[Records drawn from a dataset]
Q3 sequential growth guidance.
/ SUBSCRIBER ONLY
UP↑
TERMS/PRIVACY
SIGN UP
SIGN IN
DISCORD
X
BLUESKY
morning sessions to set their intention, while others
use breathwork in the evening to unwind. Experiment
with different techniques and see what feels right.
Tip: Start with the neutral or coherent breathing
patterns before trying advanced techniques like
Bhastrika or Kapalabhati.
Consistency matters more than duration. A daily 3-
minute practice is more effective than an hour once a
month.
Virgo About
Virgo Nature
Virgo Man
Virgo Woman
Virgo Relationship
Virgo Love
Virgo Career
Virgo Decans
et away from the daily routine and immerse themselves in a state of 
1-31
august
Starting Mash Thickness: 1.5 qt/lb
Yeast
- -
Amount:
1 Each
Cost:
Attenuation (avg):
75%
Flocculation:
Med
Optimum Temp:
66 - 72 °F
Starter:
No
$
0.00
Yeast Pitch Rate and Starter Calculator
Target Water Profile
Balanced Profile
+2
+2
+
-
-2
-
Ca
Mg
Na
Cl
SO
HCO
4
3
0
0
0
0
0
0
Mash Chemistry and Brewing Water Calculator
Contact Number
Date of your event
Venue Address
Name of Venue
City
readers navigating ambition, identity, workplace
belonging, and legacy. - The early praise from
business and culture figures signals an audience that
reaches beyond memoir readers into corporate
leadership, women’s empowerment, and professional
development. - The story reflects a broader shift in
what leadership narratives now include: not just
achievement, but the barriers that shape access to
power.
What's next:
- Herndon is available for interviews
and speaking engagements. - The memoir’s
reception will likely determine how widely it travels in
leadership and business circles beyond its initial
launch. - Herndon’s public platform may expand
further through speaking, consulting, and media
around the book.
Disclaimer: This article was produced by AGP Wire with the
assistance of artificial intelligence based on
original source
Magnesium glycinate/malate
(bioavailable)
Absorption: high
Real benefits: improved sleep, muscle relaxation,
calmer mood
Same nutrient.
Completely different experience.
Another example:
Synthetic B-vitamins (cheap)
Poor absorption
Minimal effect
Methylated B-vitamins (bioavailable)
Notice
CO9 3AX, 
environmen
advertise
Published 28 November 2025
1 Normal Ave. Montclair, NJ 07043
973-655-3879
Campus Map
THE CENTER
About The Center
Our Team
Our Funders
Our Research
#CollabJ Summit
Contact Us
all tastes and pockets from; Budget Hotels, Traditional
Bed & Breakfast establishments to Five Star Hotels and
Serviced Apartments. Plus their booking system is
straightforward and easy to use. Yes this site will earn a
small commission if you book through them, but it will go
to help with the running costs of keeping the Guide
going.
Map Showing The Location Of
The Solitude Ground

= EXERCISE =
Go line by line through the records and copy those that contain the word "daily".

= RESULT FOR THIS TASK =
Consistency matters more than duration. A daily 3-
et away from the daily routine and immerse themselves in a state of 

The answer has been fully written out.